Brief A:
Answer the following from the passage on the 2018 automobile industry below, marking each answer as its question is marked:
(i) By what percentage did the passenger vehicle industry grow in the January-March quarter?
(ii) By how much did retail prices of petrol rise between April and October?
(iii) By how many basis points did interest rates go up in the first half of the fiscal year?

Year 2018 turned out to be a mixed bag for the domestic automobile industry. While the commercial vehicle industry that remained in doldrums for most part of the last three years registered a full turnaround this year and returned to the high growth trajectory, passenger vehicle manufacturers found the going tough, especially in the second half of the year after a rather dour festive season.
The year started off with a bang with the usual excitement that surrounds the biennial Delhi Auto Expo that was held in February this year. Amid the flurry of new vehicles and concepts that were displayed, the biggest splash was made by the debut of Kia Motors, a subsidiary of Hyundai, which would launch its first product by the middle of next year. The others were no less optimistic as the industry was motoring along well having digested the pangs of demonetisation and the partial disruption due to the roll-out of GST. The passenger vehicle industry grew by 7.2 per cent in the January-March quarter. It gained momentum going forward to register nearly 20 per cent growth during April-June quarter.
Things went awry thereafter as adverse macroeconomic factors such as rising fuel prices and interest rates took a toll.
Crude oil prices started rising from March onwards and went up by over 45 per cent year-on-year between April-October 2018 as compared to the same period last year. Between April and October this year alone, retail prices of petrol went up by over 11 percent, a sharp increase for a six-month period. Interest rates also went up by 25 basis points in the first half of this fiscal year over last year. Further, change in regulations in insurance that made payment of three-year premium in the first year of purchase for third party liability mandatory while increasing personal accident cover (PAC) from Rs 2 lakh to Rs 15 lakh led to an increase of Rs 6,000 (Rs 4,500 if PAC is opted for one year) for even an entry-level car such as the Maruti Alto.

Data section:
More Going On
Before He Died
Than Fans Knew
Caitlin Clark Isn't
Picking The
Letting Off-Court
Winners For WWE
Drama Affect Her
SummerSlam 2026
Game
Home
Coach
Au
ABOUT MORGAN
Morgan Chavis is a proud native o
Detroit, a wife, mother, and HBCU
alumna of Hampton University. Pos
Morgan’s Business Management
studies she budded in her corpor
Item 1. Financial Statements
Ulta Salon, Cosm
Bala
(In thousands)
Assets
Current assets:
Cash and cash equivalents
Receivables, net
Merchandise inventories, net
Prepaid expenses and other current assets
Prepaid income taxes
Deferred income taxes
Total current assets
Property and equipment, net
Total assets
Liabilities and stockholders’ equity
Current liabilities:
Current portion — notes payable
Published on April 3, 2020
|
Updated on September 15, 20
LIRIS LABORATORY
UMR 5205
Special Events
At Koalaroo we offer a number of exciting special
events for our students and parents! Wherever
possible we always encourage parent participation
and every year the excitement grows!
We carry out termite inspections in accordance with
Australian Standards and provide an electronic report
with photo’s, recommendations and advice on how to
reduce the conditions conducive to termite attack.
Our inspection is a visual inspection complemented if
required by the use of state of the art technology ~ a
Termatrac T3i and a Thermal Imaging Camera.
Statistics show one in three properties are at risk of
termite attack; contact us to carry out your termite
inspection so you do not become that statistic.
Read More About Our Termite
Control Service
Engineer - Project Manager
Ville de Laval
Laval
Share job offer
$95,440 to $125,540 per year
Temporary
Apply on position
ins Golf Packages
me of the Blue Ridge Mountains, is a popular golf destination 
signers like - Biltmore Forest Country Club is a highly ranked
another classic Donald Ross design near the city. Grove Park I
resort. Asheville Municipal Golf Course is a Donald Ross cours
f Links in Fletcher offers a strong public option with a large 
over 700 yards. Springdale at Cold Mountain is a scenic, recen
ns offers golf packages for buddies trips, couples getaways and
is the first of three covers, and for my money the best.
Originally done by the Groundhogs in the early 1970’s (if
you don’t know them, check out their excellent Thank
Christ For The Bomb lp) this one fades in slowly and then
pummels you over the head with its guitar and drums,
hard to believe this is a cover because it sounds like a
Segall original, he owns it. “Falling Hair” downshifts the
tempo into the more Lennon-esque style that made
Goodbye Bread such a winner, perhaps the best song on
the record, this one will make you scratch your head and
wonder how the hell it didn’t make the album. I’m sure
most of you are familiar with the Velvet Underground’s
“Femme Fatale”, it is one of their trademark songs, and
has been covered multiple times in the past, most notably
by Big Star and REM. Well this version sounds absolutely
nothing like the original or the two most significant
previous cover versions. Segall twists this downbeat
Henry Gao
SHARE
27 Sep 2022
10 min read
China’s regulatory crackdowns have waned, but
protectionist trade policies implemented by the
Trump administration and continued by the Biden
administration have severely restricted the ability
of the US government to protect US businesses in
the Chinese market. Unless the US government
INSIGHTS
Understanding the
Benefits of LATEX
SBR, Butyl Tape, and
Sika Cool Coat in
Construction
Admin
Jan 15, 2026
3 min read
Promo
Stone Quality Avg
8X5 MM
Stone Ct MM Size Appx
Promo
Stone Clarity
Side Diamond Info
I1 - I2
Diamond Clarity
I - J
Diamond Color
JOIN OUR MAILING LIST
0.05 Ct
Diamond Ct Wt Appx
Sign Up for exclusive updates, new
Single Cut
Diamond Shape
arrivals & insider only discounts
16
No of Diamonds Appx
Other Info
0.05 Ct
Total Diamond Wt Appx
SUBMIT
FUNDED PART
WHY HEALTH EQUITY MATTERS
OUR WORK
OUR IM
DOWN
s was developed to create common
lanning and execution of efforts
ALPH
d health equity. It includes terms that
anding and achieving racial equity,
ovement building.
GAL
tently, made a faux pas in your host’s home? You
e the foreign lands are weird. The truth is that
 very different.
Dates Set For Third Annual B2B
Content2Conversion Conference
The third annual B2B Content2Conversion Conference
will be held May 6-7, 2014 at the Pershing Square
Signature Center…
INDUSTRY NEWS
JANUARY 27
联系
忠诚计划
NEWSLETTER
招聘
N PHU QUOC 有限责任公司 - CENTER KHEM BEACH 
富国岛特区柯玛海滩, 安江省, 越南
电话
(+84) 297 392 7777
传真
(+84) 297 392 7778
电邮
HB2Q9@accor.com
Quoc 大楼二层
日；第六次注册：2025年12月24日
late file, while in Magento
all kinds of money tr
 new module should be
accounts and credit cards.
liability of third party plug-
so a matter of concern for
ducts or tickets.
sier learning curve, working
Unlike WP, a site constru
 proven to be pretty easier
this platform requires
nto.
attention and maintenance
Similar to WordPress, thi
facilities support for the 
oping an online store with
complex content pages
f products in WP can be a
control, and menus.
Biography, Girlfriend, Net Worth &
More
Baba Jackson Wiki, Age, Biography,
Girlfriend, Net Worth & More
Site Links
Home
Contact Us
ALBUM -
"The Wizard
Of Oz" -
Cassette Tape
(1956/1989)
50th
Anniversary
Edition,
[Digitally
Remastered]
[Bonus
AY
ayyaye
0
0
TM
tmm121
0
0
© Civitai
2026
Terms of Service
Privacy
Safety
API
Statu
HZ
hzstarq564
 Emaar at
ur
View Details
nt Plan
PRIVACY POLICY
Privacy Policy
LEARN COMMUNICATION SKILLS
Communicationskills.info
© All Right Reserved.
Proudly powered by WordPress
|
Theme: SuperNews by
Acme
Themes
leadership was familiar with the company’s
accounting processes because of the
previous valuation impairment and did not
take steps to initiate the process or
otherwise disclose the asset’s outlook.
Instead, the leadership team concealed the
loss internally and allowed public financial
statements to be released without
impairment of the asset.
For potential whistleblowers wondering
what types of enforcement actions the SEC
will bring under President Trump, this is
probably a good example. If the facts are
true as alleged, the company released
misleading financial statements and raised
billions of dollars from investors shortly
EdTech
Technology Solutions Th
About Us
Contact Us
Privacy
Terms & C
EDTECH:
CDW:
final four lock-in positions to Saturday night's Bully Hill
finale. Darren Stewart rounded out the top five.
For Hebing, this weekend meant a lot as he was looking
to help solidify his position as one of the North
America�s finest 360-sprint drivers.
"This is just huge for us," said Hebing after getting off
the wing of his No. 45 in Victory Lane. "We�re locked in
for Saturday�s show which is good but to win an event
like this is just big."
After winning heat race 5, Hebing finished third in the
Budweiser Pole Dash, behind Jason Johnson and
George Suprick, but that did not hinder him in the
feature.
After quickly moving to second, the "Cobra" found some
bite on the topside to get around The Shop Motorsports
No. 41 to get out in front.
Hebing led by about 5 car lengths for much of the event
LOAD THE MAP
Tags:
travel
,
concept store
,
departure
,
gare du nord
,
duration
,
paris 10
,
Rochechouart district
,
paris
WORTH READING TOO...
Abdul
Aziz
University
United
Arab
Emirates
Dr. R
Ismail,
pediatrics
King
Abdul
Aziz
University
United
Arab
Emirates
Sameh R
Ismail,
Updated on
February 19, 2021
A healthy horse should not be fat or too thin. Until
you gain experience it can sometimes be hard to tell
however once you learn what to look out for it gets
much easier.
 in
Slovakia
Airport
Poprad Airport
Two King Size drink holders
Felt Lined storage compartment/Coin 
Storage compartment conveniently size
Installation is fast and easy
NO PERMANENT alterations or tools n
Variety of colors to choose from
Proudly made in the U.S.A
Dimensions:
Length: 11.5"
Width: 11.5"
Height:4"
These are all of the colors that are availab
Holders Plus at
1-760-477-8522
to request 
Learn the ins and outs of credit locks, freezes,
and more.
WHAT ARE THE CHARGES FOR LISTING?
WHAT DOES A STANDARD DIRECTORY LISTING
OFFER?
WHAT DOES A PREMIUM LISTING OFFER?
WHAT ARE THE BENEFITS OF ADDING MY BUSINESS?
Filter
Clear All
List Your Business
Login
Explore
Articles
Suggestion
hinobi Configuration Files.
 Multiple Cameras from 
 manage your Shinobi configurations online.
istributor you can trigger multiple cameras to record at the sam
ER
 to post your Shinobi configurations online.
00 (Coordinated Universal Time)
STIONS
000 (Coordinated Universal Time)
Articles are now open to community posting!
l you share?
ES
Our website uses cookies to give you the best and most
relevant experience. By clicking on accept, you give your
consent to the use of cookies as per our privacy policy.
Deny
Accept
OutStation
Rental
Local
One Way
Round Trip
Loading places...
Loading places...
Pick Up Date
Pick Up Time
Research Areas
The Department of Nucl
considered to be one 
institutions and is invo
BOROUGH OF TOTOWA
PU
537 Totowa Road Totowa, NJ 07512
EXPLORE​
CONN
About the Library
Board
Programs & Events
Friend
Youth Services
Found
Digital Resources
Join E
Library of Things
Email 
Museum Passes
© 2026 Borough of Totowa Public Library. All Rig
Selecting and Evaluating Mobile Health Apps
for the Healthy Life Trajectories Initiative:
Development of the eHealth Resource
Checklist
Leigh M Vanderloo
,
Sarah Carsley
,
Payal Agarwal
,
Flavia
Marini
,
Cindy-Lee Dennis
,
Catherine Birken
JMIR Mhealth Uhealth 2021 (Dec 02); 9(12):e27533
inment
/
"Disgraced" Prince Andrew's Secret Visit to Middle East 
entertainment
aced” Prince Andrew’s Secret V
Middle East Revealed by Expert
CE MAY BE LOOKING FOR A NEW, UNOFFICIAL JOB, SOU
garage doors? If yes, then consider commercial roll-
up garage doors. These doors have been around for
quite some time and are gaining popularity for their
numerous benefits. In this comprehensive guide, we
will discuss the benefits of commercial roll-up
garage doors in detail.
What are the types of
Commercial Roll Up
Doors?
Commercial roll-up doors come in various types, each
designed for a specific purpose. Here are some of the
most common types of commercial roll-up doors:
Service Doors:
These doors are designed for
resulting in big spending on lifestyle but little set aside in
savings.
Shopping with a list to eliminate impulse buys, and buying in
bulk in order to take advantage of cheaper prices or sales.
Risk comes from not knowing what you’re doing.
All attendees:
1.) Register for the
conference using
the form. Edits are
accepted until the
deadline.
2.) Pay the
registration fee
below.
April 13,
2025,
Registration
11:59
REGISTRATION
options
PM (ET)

Brief B: In the records, starting with the first line and going on through the line with "Prepaid income taxes", replace "Financial Statements" with "Financial Reports" and reproduce those lines with everything else unchanged.

Exercise answer A:
(i) 7.2 per cent
(ii) Over 11 percent
(iii) 25 basis points

Exercise answer B:
More Going On
Before He Died
Than Fans Knew
Caitlin Clark Isn't
Picking The
Letting Off-Court
Winners For WWE
Drama Affect Her
SummerSlam 2026
Game
Home
Coach
Au
ABOUT MORGAN
Morgan Chavis is a proud native o
Detroit, a wife, mother, and HBCU
alumna of Hampton University. Pos
Morgan’s Business Management
studies she budded in her corpor
Item 1. Financial Reports
Ulta Salon, Cosm
Bala
(In thousands)
Assets
Current assets:
Cash and cash equivalents
Receivables, net
Merchandise inventories, net
Prepaid expenses and other current assets
Prepaid income taxes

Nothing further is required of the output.